The disorder is due to missense variants (80% of case) or intragenic deletions in SMARCA2 (9p24.3). This gene encodes a protein belonging to the ATP-dependent chromatin remodeling enzymes, implicated in the regulation of gene expression and cell cycle control. In almost 17% of patients, no variant has been identified.

Diagnosis is suspected on peculiar combination of facial features with sparse hair, intellectual disability, brachydactyly with prominent interphalangeal joints and seizures. Molecular diagnosis is based on identification of variants in SMARCA2.

Differential diagnosis includes Coffin-Siris syndrome, Williams syndrome and Cornelia de Lange syndrome.

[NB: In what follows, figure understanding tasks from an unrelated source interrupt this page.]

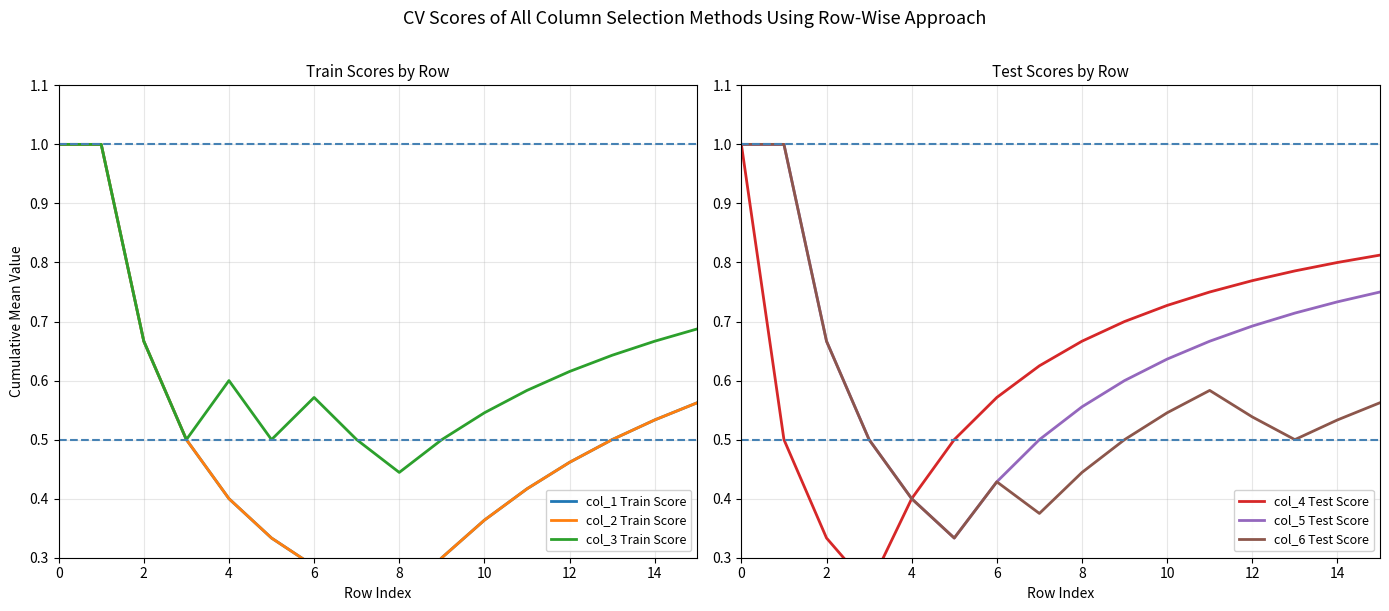

Does the chart display data point markers on the line(s)?

No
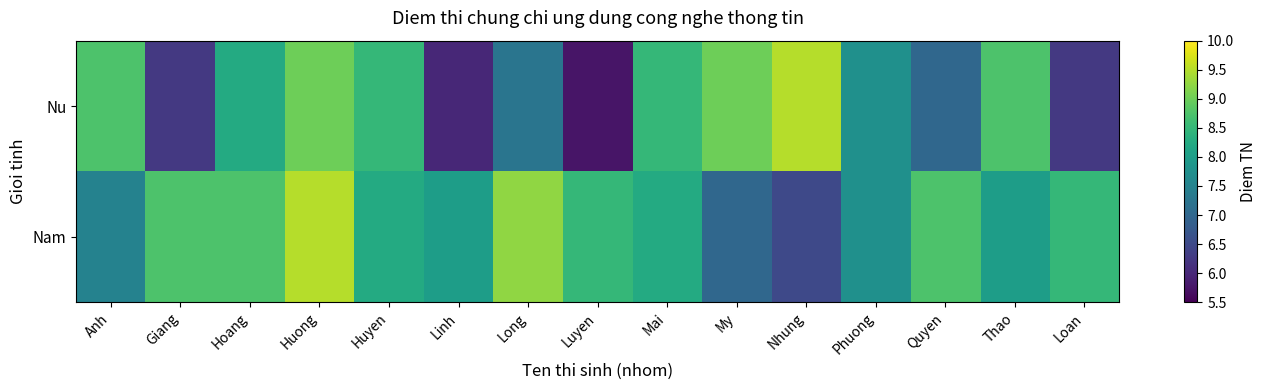

Which series has the widest spread of values?

Nu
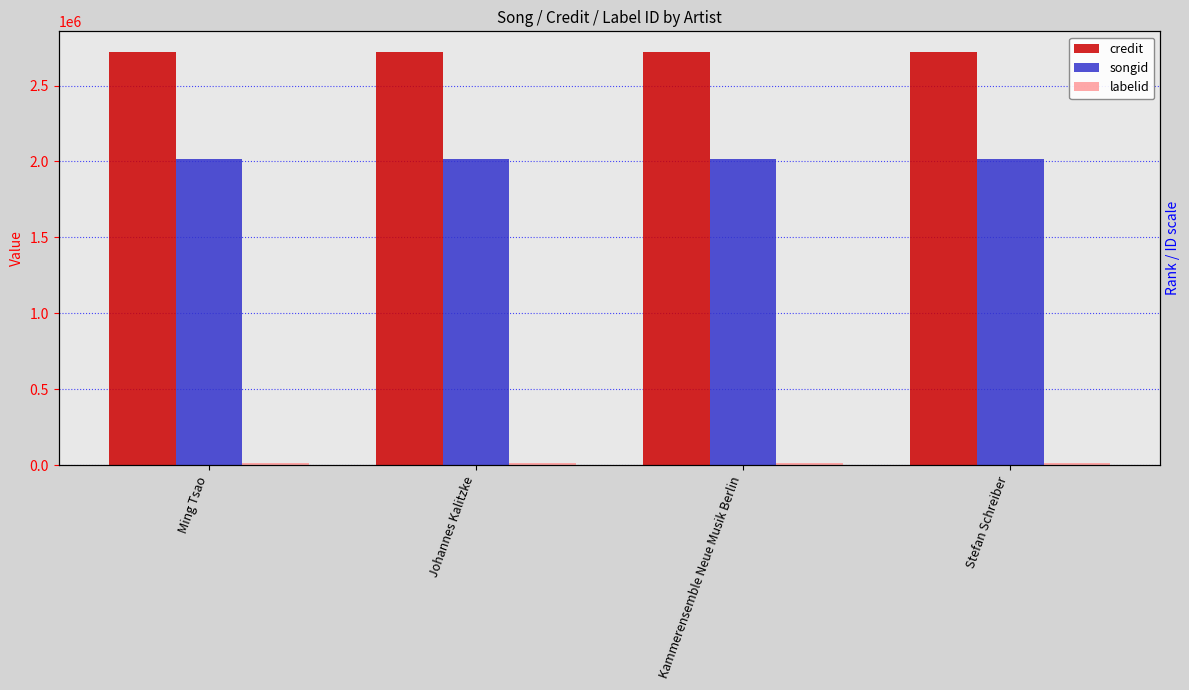

Reading right to left, what are all the values shown in this chart?

credit: Stefan Schreiber=2720910	Kammerensemble Neue Musik Berlin=2720910	Johannes Kalitzke=2720910	Ming Tsao=2720910
songid: Stefan Schreiber=2016207	Kammerensemble Neue Musik Berlin=2016207	Johannes Kalitzke=2016207	Ming Tsao=2016207
labelid: Stefan Schreiber=15061	Kammerensemble Neue Musik Berlin=15061	Johannes Kalitzke=15061	Ming Tsao=15061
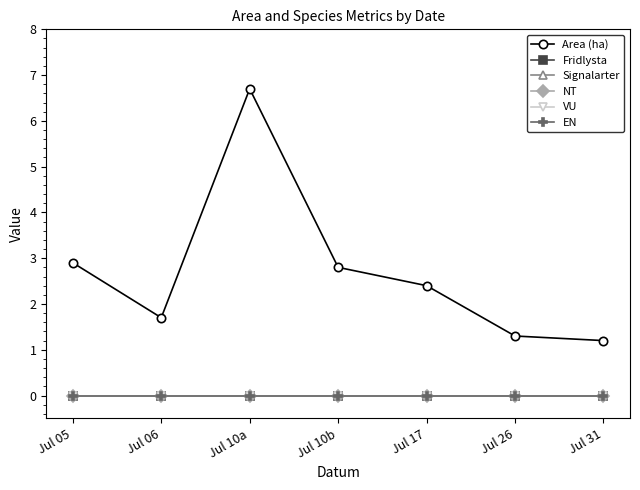

Does the chart have visible grid lines?

No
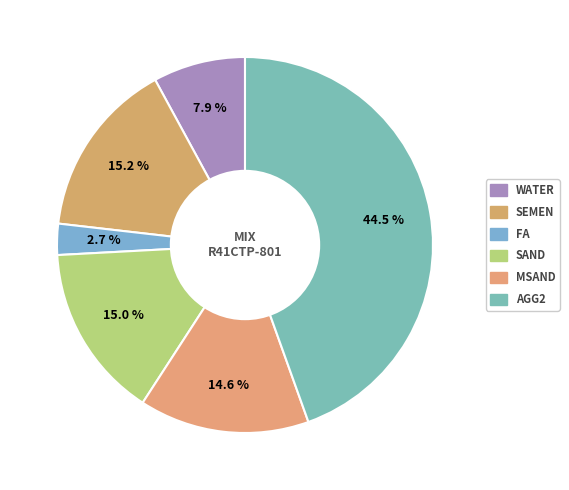

What percentage is NOT represented by AGG2?

55.5%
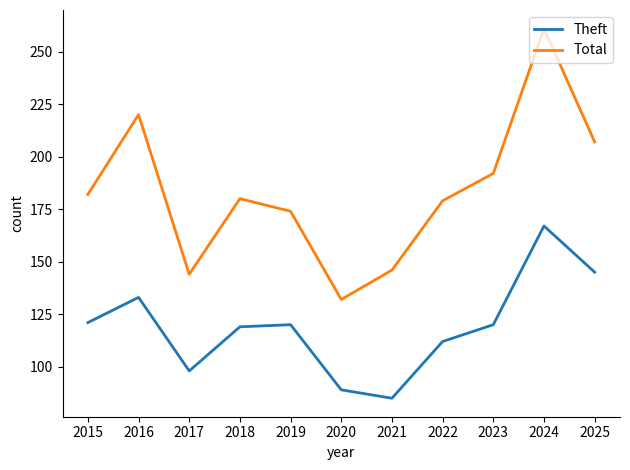

What is the total value across all series at 2019?

294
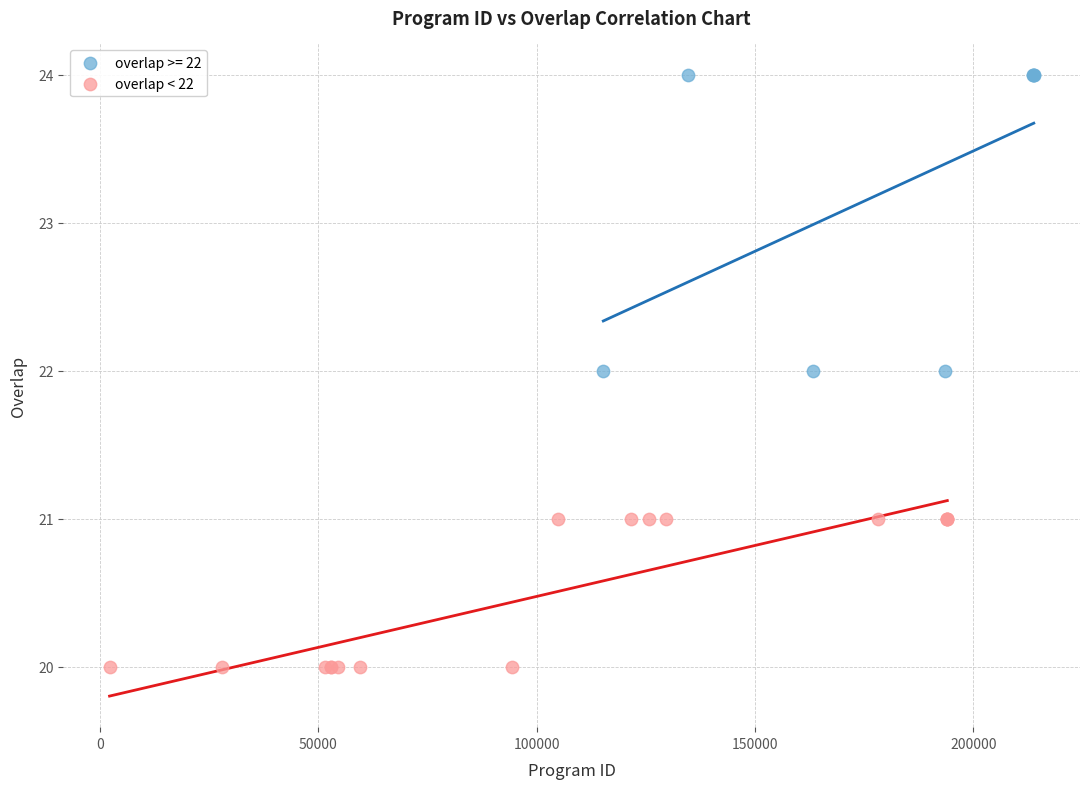

Which series has the widest spread of Y values?

overlap >= 22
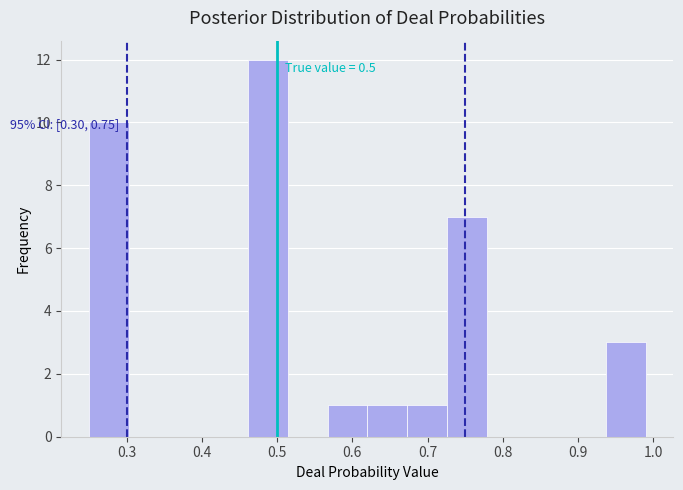

Over which range of the x-axis is the bar tallest?

0.46 to 0.51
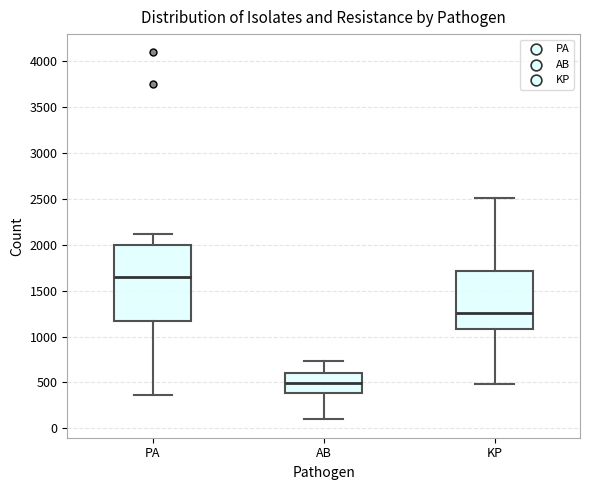

Which box is the tallest, from its lower edge to its upper edge?

PA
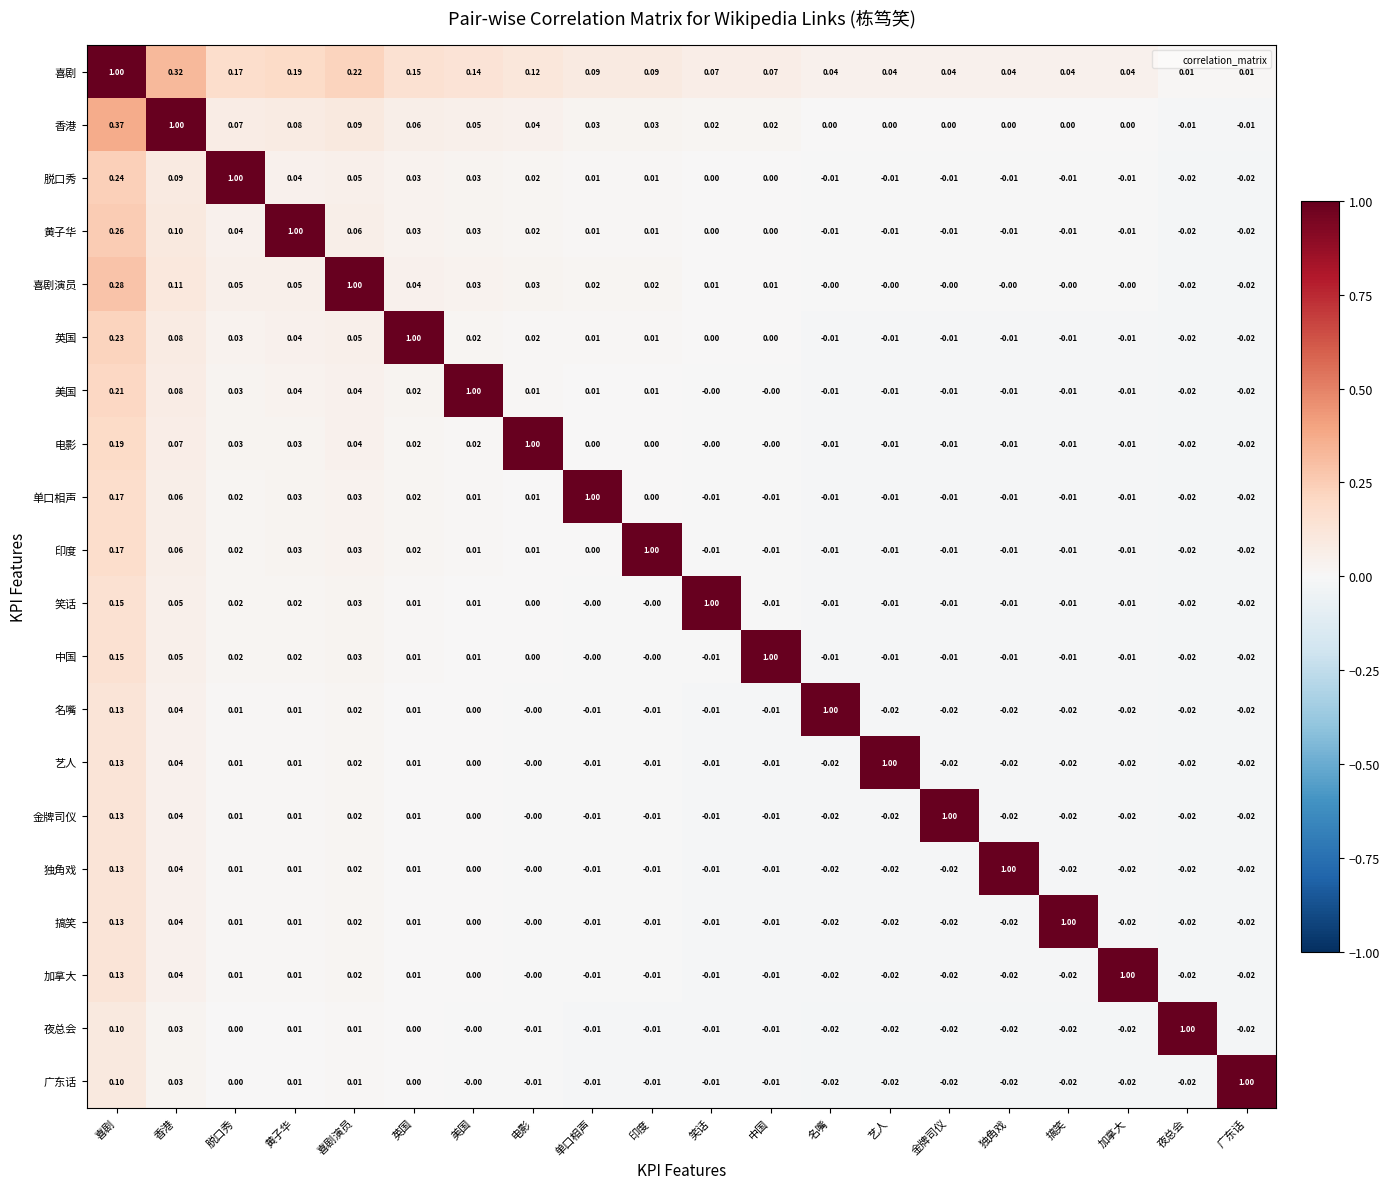

At which label is 印度 closest to 0?

单口相声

If the pathogenic variant has been identified in an affected family member, prenatal testing for pregnancies at theoretic increased risk is possible.

Transmission is autosomal dominant. To date, all affected individuals have had a de novo SMARCA2 pathogenic variant, suggesting a low risk to siblings. However, because of the theoretic possibility of parental germline mosaicism, the empiric recurrence risk to siblings is approximately 1%.

Clinical management requires periodical evaluation by a child neurologist/neuropsychiatrist in order to monitor the evolution of the intellectual development or onset of seizures. Enabling and supporting therapies (including non-verbal communication) and special school program are required. Anti-epileptic drugs appear necessary for controlling seizures, sometimes unsuccessfully and with consequent need for hospitalization. Regular follow up of ophthalmologic and/or audiologic abnormalities is recommended.

Prognosis is variable and is predominantly influenced by the age of onset of seizures and the difficulty in managing it. Independent living depends on the degree of intellectual disability, and is likely never totally achieved.